ANOS 60 No início da década, Coco Chanel populariza o modelo que levaria seu nome: um escarpim aberto no calcanhar, com o bico em tom mais escuro, para disfarçar o tamanho dos pés. Mary Quant cria a minissaia, e o microvestido com bota de cano alto é difundido pela modelo Twiggy. Com o interesse crescente pela conquista da Lua e a corrida armamentista, os looks futuristas ganham destaque na moda, com botas à la Barbarella - filme de ficção científica protagonizado por Jane Fonda.
ANOS 70 Nesse período tumultuado, os designers de sapatos, assim como boa parte dos jovens, puderam experimentar de tudo. Dos chinelos de couro hippies às excêntricas plataformas disco, dos coturnos do movimento punk às psicodélicas sandálias glam. A extravagância foi a marca registrada dessa década. Entre os materiais mais usados estavam os vernizes, com muito brilho e em cores contrastantes. Em 1972, surge a Nike. O culto à forma física, que tomaria ainda mais vulto na década seguinte, elege o tênis como calçado popular.
ANOS 80 A década dominada pelos yuppies teve como característica o consumismo desenfreado. As grifes de luxo se unem aos publicitários para conhecer as demandas dos novos consumidores e direcionar o marketing de vendas. As mulheres precisavam se autoafirmar, e por isso investiam em saltos altíssimos, como símbolo de poder. Do guarda-roupas masculino vieram os ternos e as ombreiras que marcaram época. Ao mesmo tempo, na moda casual, o new wave amplia a cartela de cores para os neons, cítricos e fluorescentes.

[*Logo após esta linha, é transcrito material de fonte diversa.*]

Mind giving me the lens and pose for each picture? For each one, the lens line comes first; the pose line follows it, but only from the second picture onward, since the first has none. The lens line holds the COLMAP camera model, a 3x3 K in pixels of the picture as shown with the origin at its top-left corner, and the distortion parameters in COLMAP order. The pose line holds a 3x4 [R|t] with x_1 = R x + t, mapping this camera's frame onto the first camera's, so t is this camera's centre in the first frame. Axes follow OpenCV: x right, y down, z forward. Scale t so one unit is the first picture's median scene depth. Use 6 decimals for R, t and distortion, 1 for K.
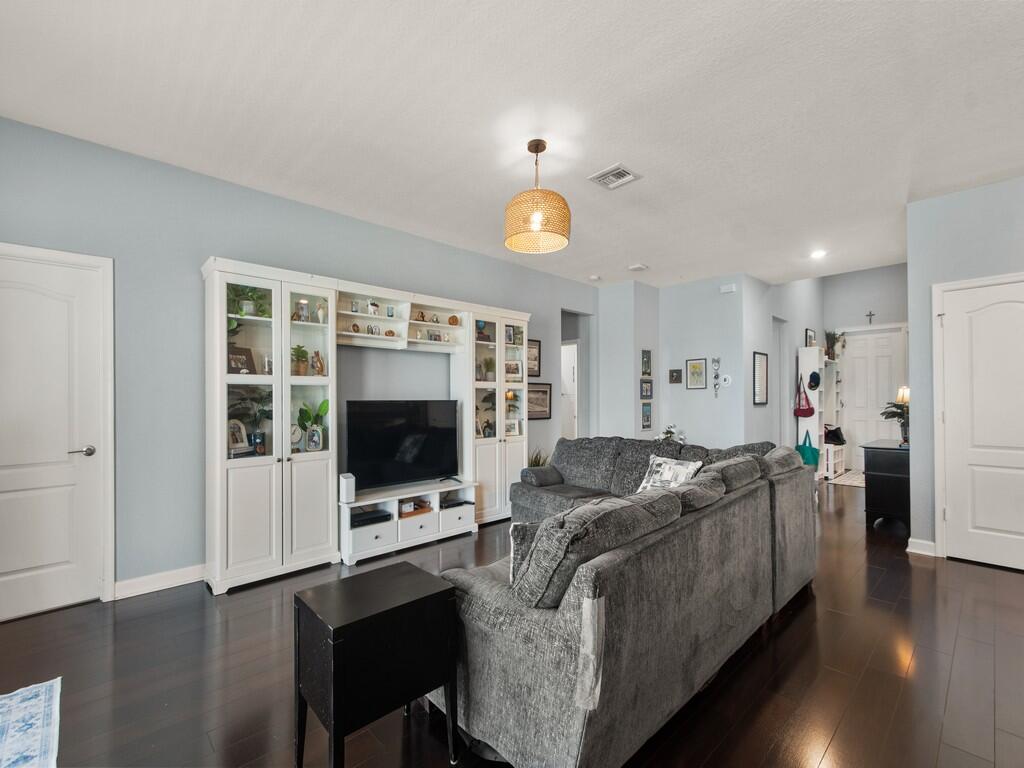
lens RADIAL K [[457.7, 0, 483.5], [0, 457.7, 392.4], [0, 0, 1]] dist [0.008840, -0.002739]
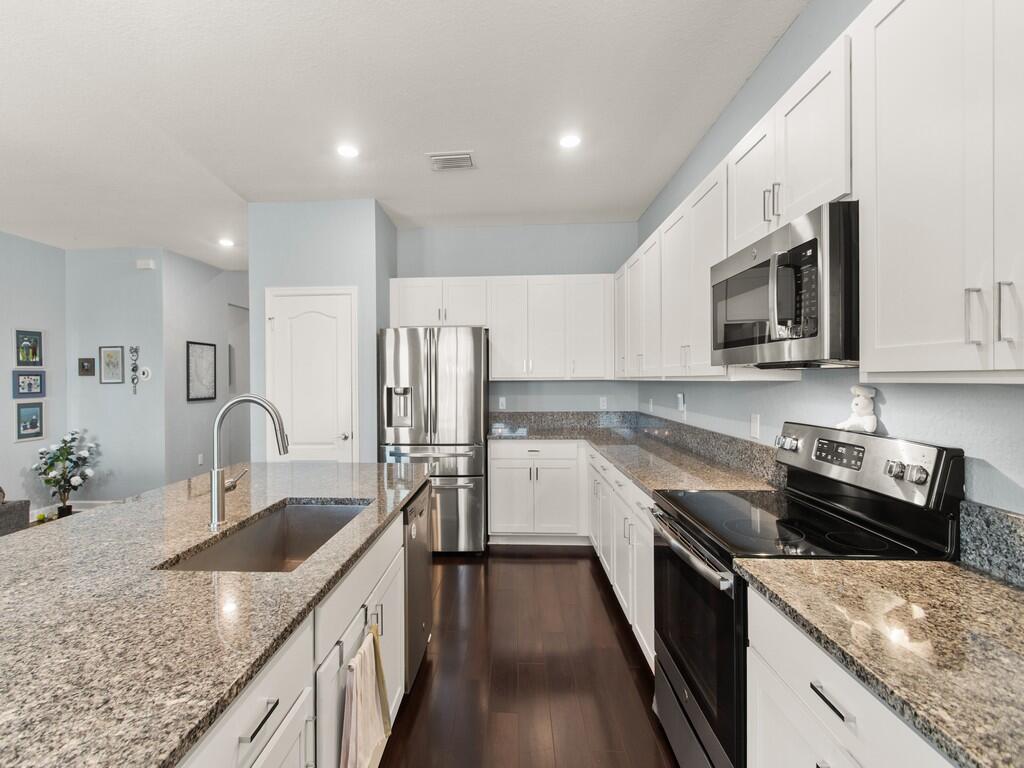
lens RADIAL K [[457.7, 0, 485.5], [0, 457.7, 379.5], [0, 0, 1]] dist [0.008840, -0.002739]
pose [[0.703731, -0.004459, 0.710453, 0.528512], [-0.003245, 0.999950, 0.009491, -0.036658], [-0.710460, -0.008985, 0.703681, -0.050398]]
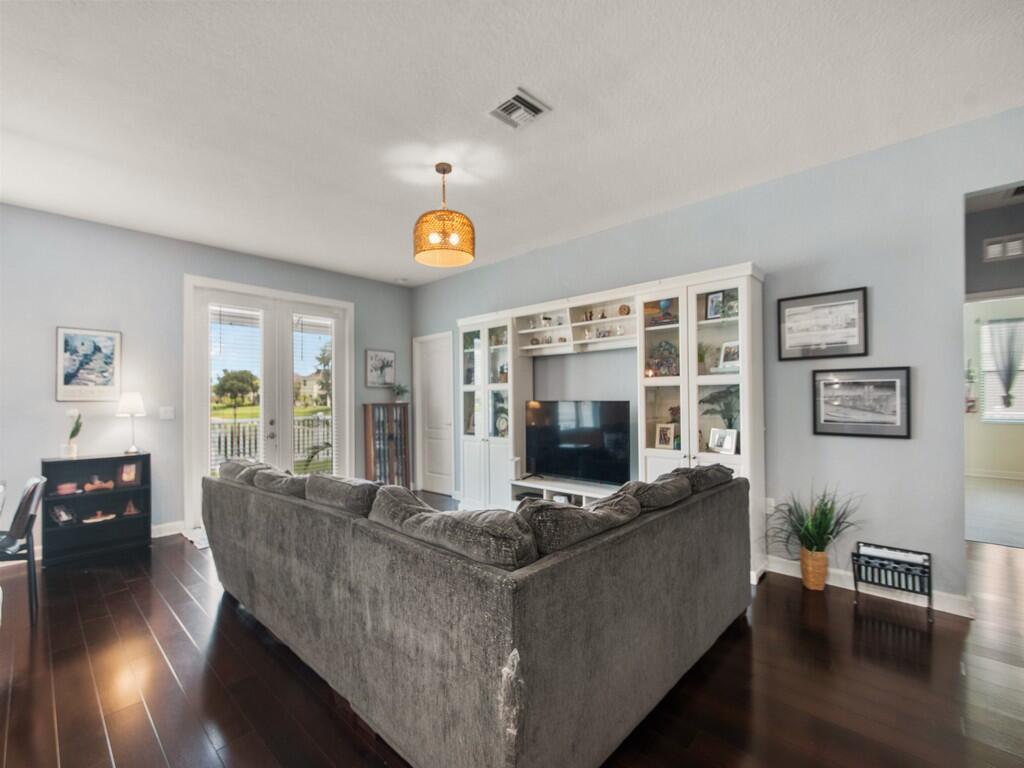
lens RADIAL K [[457.7, 0, 510.2], [0, 457.7, 398.4], [0, 0, 1]] dist [0.008840, -0.002739]
pose [[0.061761, 0.000046, -0.998091, 0.844260], [0.019587, 0.999807, 0.001258, 0.007439], [0.997899, -0.019627, 0.061748, 0.765134]]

ANOS 90 Democracia é a palavra. Na década da diversidade cultural e da internet, valem plataformas, bicos finos, saltos baixos e todas as gamas de cores. A mulher volta a ser feminina, e os sapatos primam pela beleza, mas não necessariamente pelo conforto. Na década das celebridades, o sucesso de um modelo ou designer é influenciado diretamente pelas famosas e por suas personagens. Grandes nomes, como Jimmy Choo, Christian Louboutin e Manolo Blahnik, conquistaram fama internacional graças ao seriado Sex and the City.
ANOS 2000 A ordem ainda é democratizar, mas algumas tendências se sobrepõem aos vários estilos pulverizados: escarpins de cores cítricas convivem com meiapatas e sapatilhas de todos os tipos, cores e materiais. O animal print volta com tudo, e as botas dominam não só os dias mais frios, com modelos como o cowboy, as ankle boots e as sandal boots. Velhas marcas ganham novos ares, e viram must-have: as sandálias Melissa e os tênis Converse e Keds nunca foram tão desejados. Ícones do passado passam por releituras e buscam novos caminhos. Lady Gaga ocupa o lugar que foi de Madonna. Alexander McQueen aponta novos caminhos nas passarelas. E a união de Gaga e McQueen, representada nos figurinos da cantora pop, conquista e choca o público.